In conclusion, the ‘Vamos a la Playa’ programme is more than just a trip to the beach. In reality, it is two weeks:
· of healthy recreation and personal development;
· of instilling and/or reinforcing values and good habits;
· of discovering their artistic abilities and allowing them to express their feelings through them;
· of accommodation, good food, and care for their health;
· daily prayer and the promotion of Christian values that contribute to the formation of their character in the face of the challenging environment in which they live;
· a lot of human warmth, living happily together in a safe, welcoming environment, thus discovering the love of Christ.
Transporting the children from their villages and then returning them, providing them with full board for two weeks (for them and the volunteers), taking them on a day trip to the zoo, washing everyone’s bed linen, paying for the essential utilities of water and electricity, buying gas for the kitchen, preparing the printed material that is given to the children, purchasing toiletries, paying for fuel and tolls to transport the volunteers, etc., all of which is financed by private donations and charitable activities throughout the year such as raffles, fairs[2] and concerts. It’s a lot of work, but we know it’s worth every effort.

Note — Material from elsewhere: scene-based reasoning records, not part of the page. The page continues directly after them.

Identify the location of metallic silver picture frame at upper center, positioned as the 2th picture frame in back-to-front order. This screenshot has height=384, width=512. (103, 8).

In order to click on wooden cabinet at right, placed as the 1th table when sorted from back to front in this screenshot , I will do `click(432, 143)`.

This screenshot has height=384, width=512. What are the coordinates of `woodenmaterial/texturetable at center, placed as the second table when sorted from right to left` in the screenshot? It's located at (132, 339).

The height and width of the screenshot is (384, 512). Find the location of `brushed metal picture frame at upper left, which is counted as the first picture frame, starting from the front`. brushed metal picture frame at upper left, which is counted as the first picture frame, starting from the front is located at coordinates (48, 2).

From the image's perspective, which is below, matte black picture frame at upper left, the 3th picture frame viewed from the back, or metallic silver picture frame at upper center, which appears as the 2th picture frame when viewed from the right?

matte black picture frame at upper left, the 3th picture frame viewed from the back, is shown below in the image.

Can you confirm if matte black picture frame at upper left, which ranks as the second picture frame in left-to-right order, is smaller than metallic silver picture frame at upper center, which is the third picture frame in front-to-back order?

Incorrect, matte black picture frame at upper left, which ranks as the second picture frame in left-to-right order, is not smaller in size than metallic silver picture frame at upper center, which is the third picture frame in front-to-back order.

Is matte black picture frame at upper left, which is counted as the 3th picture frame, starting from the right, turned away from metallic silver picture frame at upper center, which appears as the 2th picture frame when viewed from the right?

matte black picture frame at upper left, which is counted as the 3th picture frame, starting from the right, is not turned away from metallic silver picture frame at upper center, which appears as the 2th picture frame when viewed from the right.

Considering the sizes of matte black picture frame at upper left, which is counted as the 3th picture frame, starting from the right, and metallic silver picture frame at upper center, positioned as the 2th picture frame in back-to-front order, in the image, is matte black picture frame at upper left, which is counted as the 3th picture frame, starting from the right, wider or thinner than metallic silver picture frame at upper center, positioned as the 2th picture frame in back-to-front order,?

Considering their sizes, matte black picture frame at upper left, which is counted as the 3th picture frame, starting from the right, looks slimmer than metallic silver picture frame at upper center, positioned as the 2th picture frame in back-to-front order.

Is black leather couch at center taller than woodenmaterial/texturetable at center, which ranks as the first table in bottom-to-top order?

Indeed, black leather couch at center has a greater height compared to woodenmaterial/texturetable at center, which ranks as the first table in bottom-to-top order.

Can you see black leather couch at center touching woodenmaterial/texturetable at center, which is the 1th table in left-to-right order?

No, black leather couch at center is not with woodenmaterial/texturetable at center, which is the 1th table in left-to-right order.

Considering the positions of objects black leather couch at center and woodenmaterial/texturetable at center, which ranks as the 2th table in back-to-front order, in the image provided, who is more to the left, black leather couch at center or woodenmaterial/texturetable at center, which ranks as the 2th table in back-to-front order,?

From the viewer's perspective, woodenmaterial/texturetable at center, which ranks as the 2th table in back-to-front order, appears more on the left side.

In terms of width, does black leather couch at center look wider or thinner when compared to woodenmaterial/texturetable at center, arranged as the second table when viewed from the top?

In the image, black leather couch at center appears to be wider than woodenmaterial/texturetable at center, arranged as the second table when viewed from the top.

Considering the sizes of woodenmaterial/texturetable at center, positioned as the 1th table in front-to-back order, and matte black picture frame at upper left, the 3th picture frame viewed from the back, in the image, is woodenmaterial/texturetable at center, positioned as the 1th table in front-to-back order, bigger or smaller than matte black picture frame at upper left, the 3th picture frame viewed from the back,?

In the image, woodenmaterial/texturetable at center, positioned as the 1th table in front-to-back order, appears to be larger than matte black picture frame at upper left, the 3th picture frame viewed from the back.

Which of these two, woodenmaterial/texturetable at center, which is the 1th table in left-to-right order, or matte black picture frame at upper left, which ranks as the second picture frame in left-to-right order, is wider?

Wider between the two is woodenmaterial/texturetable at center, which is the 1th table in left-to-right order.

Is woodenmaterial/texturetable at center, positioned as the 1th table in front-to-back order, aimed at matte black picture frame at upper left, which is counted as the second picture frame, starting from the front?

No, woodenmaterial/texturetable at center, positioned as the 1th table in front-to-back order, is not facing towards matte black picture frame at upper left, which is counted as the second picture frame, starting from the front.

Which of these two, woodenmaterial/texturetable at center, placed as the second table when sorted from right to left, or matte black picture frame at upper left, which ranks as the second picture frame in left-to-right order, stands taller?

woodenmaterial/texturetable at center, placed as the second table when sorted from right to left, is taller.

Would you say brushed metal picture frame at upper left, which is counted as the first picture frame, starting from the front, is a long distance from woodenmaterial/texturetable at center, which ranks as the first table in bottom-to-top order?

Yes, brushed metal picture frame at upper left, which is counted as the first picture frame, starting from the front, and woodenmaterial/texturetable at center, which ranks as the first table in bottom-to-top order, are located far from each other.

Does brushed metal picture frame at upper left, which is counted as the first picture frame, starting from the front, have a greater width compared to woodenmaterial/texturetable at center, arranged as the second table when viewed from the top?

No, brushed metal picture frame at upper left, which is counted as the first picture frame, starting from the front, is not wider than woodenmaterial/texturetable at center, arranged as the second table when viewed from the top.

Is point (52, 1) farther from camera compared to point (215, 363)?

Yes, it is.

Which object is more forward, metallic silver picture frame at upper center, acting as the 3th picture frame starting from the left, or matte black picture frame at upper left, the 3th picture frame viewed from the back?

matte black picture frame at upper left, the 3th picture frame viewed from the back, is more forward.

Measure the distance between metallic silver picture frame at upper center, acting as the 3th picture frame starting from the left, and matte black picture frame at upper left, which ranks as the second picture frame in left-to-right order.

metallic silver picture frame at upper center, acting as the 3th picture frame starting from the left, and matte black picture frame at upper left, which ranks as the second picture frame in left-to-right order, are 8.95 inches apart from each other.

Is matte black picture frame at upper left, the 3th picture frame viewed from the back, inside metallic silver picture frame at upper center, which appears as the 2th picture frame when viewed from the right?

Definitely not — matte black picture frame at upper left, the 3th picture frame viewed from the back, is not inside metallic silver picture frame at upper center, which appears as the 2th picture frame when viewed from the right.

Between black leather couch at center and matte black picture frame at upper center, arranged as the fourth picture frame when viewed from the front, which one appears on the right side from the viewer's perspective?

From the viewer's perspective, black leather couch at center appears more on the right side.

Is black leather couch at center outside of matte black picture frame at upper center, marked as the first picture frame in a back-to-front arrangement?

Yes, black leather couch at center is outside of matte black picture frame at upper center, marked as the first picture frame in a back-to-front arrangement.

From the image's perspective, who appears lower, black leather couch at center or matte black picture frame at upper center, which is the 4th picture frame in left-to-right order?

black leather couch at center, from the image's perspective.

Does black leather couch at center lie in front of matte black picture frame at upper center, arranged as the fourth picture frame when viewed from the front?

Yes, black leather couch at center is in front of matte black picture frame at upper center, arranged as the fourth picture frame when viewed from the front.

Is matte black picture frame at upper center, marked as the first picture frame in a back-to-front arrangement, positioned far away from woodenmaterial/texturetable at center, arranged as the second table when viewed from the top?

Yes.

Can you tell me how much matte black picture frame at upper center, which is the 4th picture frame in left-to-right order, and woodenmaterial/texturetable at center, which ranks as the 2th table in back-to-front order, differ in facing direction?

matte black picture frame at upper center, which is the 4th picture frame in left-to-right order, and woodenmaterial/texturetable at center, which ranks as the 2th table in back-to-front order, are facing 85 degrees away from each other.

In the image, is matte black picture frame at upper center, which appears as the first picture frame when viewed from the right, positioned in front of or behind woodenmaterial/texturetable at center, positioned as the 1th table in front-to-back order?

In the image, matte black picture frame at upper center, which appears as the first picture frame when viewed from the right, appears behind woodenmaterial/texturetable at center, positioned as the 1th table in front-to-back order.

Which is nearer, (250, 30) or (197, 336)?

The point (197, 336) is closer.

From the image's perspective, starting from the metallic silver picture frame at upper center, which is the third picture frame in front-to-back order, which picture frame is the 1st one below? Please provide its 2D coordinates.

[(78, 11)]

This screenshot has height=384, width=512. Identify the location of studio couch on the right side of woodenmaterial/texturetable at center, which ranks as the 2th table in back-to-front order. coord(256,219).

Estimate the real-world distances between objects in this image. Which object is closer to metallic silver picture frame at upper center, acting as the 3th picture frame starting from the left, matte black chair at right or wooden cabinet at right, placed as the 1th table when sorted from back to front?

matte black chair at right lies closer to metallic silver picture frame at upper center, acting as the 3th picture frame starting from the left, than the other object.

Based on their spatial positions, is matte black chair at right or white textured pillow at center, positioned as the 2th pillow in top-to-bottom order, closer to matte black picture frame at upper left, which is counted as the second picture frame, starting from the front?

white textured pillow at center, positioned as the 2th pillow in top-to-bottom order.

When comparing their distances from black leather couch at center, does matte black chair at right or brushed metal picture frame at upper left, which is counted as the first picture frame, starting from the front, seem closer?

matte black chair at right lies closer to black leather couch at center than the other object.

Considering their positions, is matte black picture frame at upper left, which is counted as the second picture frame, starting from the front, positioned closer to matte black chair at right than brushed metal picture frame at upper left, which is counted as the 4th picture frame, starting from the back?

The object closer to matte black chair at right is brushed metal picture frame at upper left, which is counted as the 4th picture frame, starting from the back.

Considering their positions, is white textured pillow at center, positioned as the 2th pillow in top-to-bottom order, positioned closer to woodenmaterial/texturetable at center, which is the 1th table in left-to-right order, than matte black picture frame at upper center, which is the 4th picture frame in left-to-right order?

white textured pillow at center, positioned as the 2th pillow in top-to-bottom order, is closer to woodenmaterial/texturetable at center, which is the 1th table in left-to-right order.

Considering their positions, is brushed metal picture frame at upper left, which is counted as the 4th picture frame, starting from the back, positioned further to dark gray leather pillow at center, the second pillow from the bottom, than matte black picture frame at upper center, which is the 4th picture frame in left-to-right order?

At the end of the shift, the children say goodbye with a smile and a few tears. Although they return to their reality, they do so with a different vision that will help them strive to preserve the values acquired in the VAP and, thus, be better people in the future. As for the volunteers and donors, thanks to this apostolate, they discover ‘the face of Christ in the poor, in the little ones and all the victims of injustice and violence’[3], thus aligning themselves with the spirit of the MSC.
May the Sacred Heart of Jesus be loved everywhere!